Tidak terasa mereka sudah sampai dirumah Nek Pur, Nanta turun membawakan barang-barang bawaan Nek Pur, sedikit lebih banyak karena Oma Misha memberikan oleh-oleh untuk Nek Pur.
"Kalian hati-hati ya." pesan Nek Pur pada Dania dan Nanta.
"Nenek juga hati-hati dirumah, kalau ada apapun kabari Dania." kata Dania pada Nek Pur.
"Tenang, seperti biasa pasti Nenek akan hubungi kamu." kata Nek Pur pada cucu angkatnya.
"Nek, terima kasih ya. Nanta pamit dulu." Nanta pamit pada Nek Pur.
"Dania juga Nek." Dania ikut pamit, mereka berdua menyalami Nenek.
"Assalamualaikum, Dania apa kabar?" mereka dikejutkan oleh suara seorang Pria dari luar pagar. Semua menoleh kearah suara.
"Waalaikumusalaam." jawab Nek Pur, sementara Dania terperangah.
"Om Peter." sapanya pelan sambil memegangi suamianya, ah Nanta khawatir serangan panik Dania kambuh, ia menggenggam erat jemari istrinya, tangan yang satu membelai pelan punggung tangan istrinya.

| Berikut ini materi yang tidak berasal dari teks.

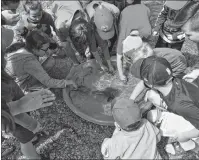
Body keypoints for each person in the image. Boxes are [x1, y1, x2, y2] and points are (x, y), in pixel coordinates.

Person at [138, 56, 199, 142]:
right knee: (151, 97)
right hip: (191, 105)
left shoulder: (178, 105)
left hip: (193, 116)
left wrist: (185, 135)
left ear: (150, 85)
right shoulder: (178, 79)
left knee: (159, 124)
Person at [4, 30, 77, 93]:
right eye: (45, 49)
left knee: (50, 61)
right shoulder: (30, 61)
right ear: (34, 49)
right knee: (45, 81)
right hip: (15, 85)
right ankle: (26, 90)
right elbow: (48, 82)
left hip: (13, 75)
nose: (48, 51)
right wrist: (66, 82)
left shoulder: (22, 46)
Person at [121, 35, 187, 101]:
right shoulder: (149, 56)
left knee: (163, 84)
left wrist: (153, 90)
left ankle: (165, 99)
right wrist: (131, 99)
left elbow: (147, 81)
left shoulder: (159, 63)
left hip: (178, 65)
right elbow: (144, 81)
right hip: (174, 58)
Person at [116, 0, 151, 82]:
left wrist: (121, 75)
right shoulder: (146, 8)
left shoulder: (122, 39)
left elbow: (119, 58)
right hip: (144, 32)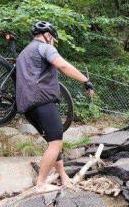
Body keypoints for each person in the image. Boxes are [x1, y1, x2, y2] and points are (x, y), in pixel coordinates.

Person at [16, 21, 94, 193]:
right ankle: (41, 183)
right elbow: (63, 65)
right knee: (56, 141)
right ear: (48, 35)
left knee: (53, 142)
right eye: (53, 39)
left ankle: (63, 176)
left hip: (27, 105)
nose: (53, 42)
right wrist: (85, 81)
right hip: (42, 100)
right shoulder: (44, 48)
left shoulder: (23, 53)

"Itu suami kamu ya?" tanya Peter tersenyum, benar kata Dania, Om Peter terlihat sangat menyenangkan, tapi karena sudah diceritakan Nanta jadi sedikit waspada. Ia tersenyum pada Peter dan menganggukkan kepalanya.

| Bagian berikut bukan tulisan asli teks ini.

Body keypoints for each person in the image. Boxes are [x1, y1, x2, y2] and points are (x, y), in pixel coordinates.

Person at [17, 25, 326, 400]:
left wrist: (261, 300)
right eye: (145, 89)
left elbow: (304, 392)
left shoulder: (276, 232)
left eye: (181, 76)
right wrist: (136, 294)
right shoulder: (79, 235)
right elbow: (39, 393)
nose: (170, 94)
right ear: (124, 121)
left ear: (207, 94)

"Mau bertemu saya apa Dania?" tanya Nek Pur sedikit judes.
"Bertemu Dania keponakan saya." tegas Peter. Nanta hanya menyimak sambil menerka-nerka apa tujuan Om Peter saat ini. Ia melirik istrinya yang sedikit lebih tenang, Alhamdulillah bisa menguasai rasa paniknya.

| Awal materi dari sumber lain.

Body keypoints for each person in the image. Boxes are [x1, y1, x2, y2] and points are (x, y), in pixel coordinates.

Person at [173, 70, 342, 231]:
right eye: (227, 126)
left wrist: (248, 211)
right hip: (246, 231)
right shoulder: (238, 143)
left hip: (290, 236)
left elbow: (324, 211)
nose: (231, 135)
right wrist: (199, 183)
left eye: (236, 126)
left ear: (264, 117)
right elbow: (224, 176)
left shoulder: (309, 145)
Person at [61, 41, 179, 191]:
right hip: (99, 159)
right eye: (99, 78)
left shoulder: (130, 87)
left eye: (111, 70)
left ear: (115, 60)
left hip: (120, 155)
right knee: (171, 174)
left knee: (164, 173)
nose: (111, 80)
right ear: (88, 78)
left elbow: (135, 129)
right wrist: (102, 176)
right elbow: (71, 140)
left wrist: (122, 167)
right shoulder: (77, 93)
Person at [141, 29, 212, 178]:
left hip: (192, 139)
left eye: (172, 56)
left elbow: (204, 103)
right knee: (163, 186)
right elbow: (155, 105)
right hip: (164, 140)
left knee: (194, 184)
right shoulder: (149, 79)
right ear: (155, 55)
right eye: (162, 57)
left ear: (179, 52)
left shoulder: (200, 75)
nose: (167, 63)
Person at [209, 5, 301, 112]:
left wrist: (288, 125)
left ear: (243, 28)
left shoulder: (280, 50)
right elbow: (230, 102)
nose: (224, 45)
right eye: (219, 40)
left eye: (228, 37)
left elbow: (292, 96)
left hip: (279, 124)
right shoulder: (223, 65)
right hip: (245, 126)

"Aku mules." bisik Dania membuat Nanta terkekeh.
"Mau ke Toilet?" tanya Nanta, Dania menganggukkan kepalanya.
"Om Peter mau disuruh masuk atau bagaimana?" tanya Nanta bingung karena Dania berlari ke Toilet, sebelumnya minta ijin dulu pada Peter.
"Kalian bicara di taman saja ya, Nenek tidak pernah menerima tamu asing." tegas Nek Pur enggan mempersilahkan Peter masuk.
"Iya saya juga tidak lama-lama." kata Peter terkekeh.
"Ya sudah Nenek masuk saja." kata Nanta tersenyum pada Nek Pur. Nek Pur meninggalkan Nanta dan Peter diluar pagar rumahnya.
"Mau ke taman sekarang?" ajak Peter.
"Tunggu Dania dulu, Om. Biar kita sama-sama kesana." kata Nanta sopan. Peter menganggukkan kepalanya setuju.